CINTA H2; 11

4.6K 377 10
                                    

"Jadi menurut bapak--". Hanif memundurkan tubuhnya menjauh ketika dirasakannya tubuh Windi-mahasiswi akhir tahun-mulai terasa dekat dengannya. Kulit tangan mereka hampir saja bersentuhan. Hanif menatap Windi dengan tatapan tak suka.

Windi mengangsurkan tubuhnya menjauh. Sebenarnya, Windi bukanlah Mahasiswi bimbingan Hanif. Kebetulan dosen pembimbing pertama Windi- bu Ratna- sedang dalam masa cuti habis melahirkan, sehingga Hanif harus menjadi dosen pembimbing Windi menggantikan bu Ratna.

"Ya sudah, kamu benarkan lagi perbaikan skripsi kamu. Nanti kalau ada waktu, kita diskusi lagi." Hanif berdiri dari duduknya. Saat ini mereka sedang berada diruangan pustaka jurusan. Hanif berjalan meninggalkan Windi yang tersenyum melihat Hanif kikuk dengan perbuatannya.

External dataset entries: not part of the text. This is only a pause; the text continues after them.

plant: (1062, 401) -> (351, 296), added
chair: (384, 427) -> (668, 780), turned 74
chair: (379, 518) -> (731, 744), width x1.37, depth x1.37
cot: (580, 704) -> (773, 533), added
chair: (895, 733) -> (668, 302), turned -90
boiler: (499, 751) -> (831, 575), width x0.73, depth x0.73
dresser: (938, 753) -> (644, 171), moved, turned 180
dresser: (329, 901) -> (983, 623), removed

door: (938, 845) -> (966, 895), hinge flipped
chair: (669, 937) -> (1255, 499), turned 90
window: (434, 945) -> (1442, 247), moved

"Aku padamu, pak!" Bisik Winda sumringah.

Hanif masuk ke ruangannya dengan terburu-buru. Nafasnya terasa sesak. Irama jantungnya berdetak tak beraturan. Seumur-umur jadi Dosen, baru kali ini Hanif bertemu mahasiswi nekat seperti Windi. Hanif bukan laki-laki bodoh. Sikap Windi yang terang-terangan ingin dekat dengannya membuat Hanif kelabakan. Entah mengapa dirinya tak suka jika harus berdiskusi dengan Windi, berdua saja.

"Kopi, pak?!" Suara Irna mengagetkan Hanif. Secangkir kopi sudah terletak di atas meja kerja Hanif.

"Terima kasih!" Ucap Hanif kaku.

"Kabarnya, pak Hanif sudah pindah, ya?!" Tanya Irna membuat Hanif yang sedang menekuri laptopnya, mengangguk.

"Terima kasih sudah menunjukkan rumah kontrakan itu kepada saya, Bu Irna. Rumahnya bagus. Dan anak saya suka."

"Jangan panggil Bu Irna, pak! Panggil Irna saja! Keliatannya bapak lebih tua dari saya!" Ralat Irna.

Hanif bergeming. Tak disahutinya omongan Irna barusan. Tangannya sudah sibuk menari-nari di atas keyboard laptop.

Seperti memahami arti wajah Hanif. Irna beringsut keluar. Dan menutup pintu ruangan Hanif perlahan.

Hanif menghela nafas lega. Berada diantara perempuan seperti Windi dan Irna membuat Hanif kehabisan nafas. Pasokan oksigennya seperti menghilang begitu saja. Hanif mengambil salah satu buku ketika sebuah amlop terjatuh dari mejanya. Hanif membungkuk sedikit untuk mengambil amplop itu.

Seperti surat-surat yang lain, amplop itu tak memiliki nama pengirimnya. Hanif membaca isinya malas. Masih seperti surat yang lain. Isinya masih tentang perasaan.

Hanif mendesah. Siapa yang menulis surat ini untuknya?!!

♡♡♡♡♡

Disebut taman bermain, rasanya tidak tepat. Karena yang disebut taman oleh warga setempat ini tak lebih hanyalah lahan kosong yang merupakan milik salah satu warga di daerah ini. Menurut cerita, dulu akan di bangun kontrakan di atas lahan kosong ini. Tapi, karena sesuatu dan lain hal, lahan kosong ini jadi terbengkalai. Jadilah, salah seorang warga meminta izin kepada pemilik untuk menggunakan lahan ini untuk kepentingan bersama. Sebagai gantinya, setiap warga berkewajiban bergotong royong untuk membersihkan lahan ini.

Lahan kosong ini banyak digunakan untuk perayaan seperti lomba tujuh belas agustus, pertandingan bola voli dan sepak bola. Atau kalau sedang tidak ada kegiatan, maka akan dipenuhi oleh anak-anak sebagai tempat untuk bermain.

Nadia menyibak rambut panjangnya yang tertiup angin. Separuhnya hampir menutupi wajahnya, membuat Nadia tampak mengerikan.

"Kak!! Ada kuntil anak!!" Teriak anak perempuan berusia lima tahun berlari terbirit-birit ke arah kakaknya yang sedang asyik menulis di atas tanah dengan menggunakan ranting pohon.

"Mana?!" Si Kakak ikut mengedarkan pandangan. Matanya menatap kuntilanak yang dimaksud adiknya. Matanya menyipit memperhatikan. "Bukan, ah! Itu orang tau!!"